PAGE TEXT:

BEGIN

Slashdot Mirror


Is Microsoft Crawling Google?

triplecoil writes "Jason Dowdell over at WebProNews has written a piece questioning a tactic Microsoft might be using to beef up its new search engine. He thinks they might be dipping into Google's results to supplement its own. Dowdell likens it to leaving your garbage on the curb--anyone could conceivably go through it and take whatever is there for their own."

8 of 480 comments (clear)

  1. Msn Crawling by clinko · · Score: 3, Informative

    If you've been watching the logs to your site lately Microsoft has been RAPING most servers. Most crawlers will pick through pages with large lists 1 at a time, then come back every hour or so.

    MSN starting last week has been pulling EVERY LINK in sequence from my site. Even the larger Artist Index pages of my site.

    Seriously, I've had this same spider on my site for about 36 hours now.

  2. Violates Google's TOS by Anonymous Coward · · Score: 5, Informative
    From Google's Terms of Service
    Personal Use Only

    The Google Services are made available for your personal, non-commercial use only. You may not use the Google Services to sell a product or service, or to increase traffic to your Web site for commercial reasons, such as advertising sales. You may not take the results from a Google search and reformat and display them, or mirror the Google home page or results pages on your Web site. You may not "meta-search" Google. If you want to make commercial use of the Google Services, you must enter into an agreement with Google to do so in advance. Please contact us for more information.
  3. Spike the results, then sue by G4from128k · · Score: 4, Informative

    It would be easy for Google to insert a small fraction of non-sequiturs in the results, look at Microsoft's search results, and then sue for misuse. Even if MSFT uses random proxies to avoid detection, it cannot manually recheck all the hits to make sure they are correct (if they could, they had the resources to check all the sites, then they not need to crawl Google. A few made-up sites or inappropriate search hits would be enough to establish a pattern of abuse.

    --
    Two wrongs don't make a right, but three lefts do.
  4. Re:Try this term on MSN search by Garion+Maki · · Score: 3, Informative

    pritty funny :)

    but it seems like google started it several years ago.

END

THE DATA:
BEGIN

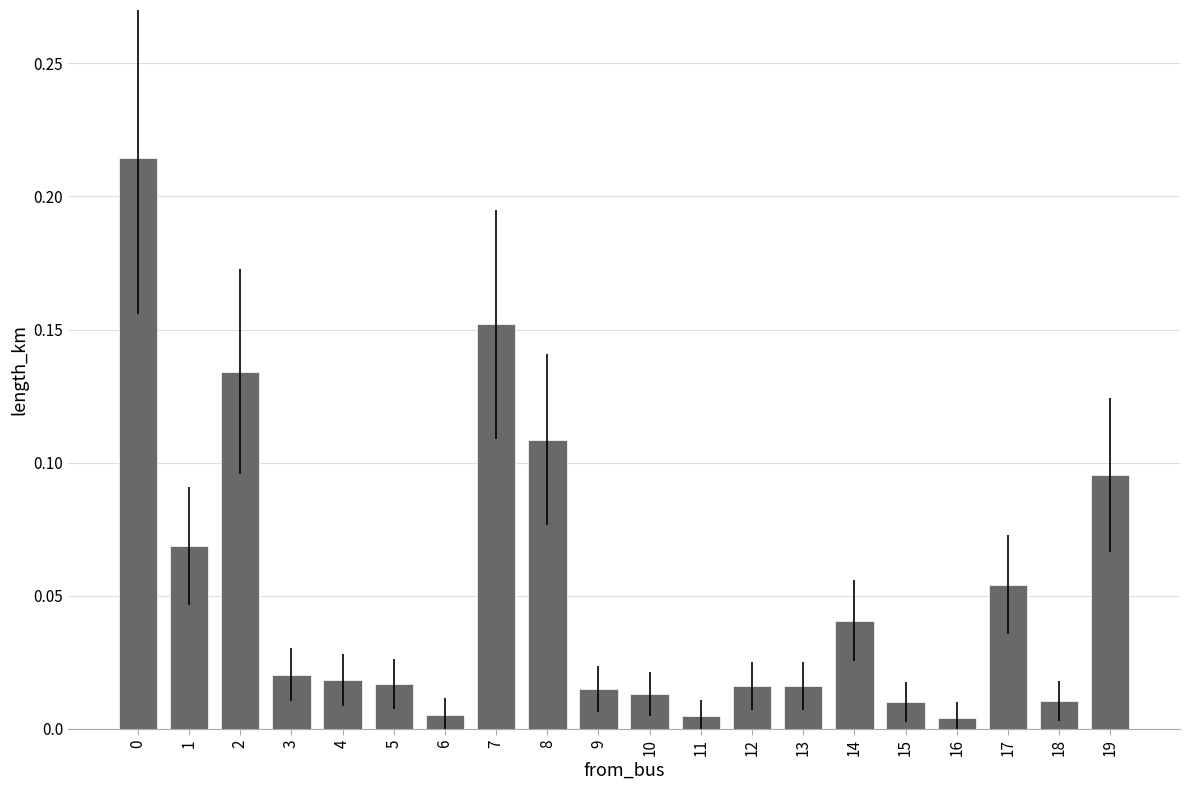

Is it true that the value at 2 is 0.2?

False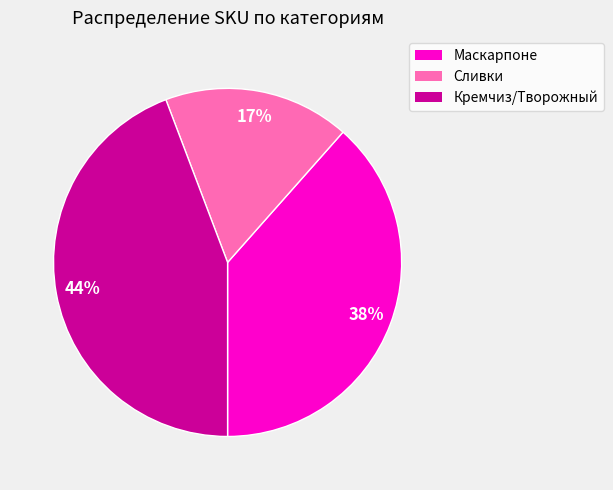

Does any single category account for the majority?

No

END

WHAT YOU ARE ASKED TO DO: Return the passage of the Slashdot thread from "3. Spike the" to "several years ago.", copied word for word.

ANSWER FOR THE TASK:
3. Spike the results, then sue by G4from128k · · Score: 4, Informative

    It would be easy for Google to insert a small fraction of non-sequiturs in the results, look at Microsoft's search results, and then sue for misuse. Even if MSFT uses random proxies to avoid detection, it cannot manually recheck all the hits to make sure they are correct (if they could, they had the resources to check all the sites, then they not need to crawl Google. A few made-up sites or inappropriate search hits would be enough to establish a pattern of abuse.

    --
    Two wrongs don't make a right, but three lefts do.
  4. Re:Try this term on MSN search by Garion+Maki · · Score: 3, Informative

    pritty funny :)

    but it seems like google started it several years ago.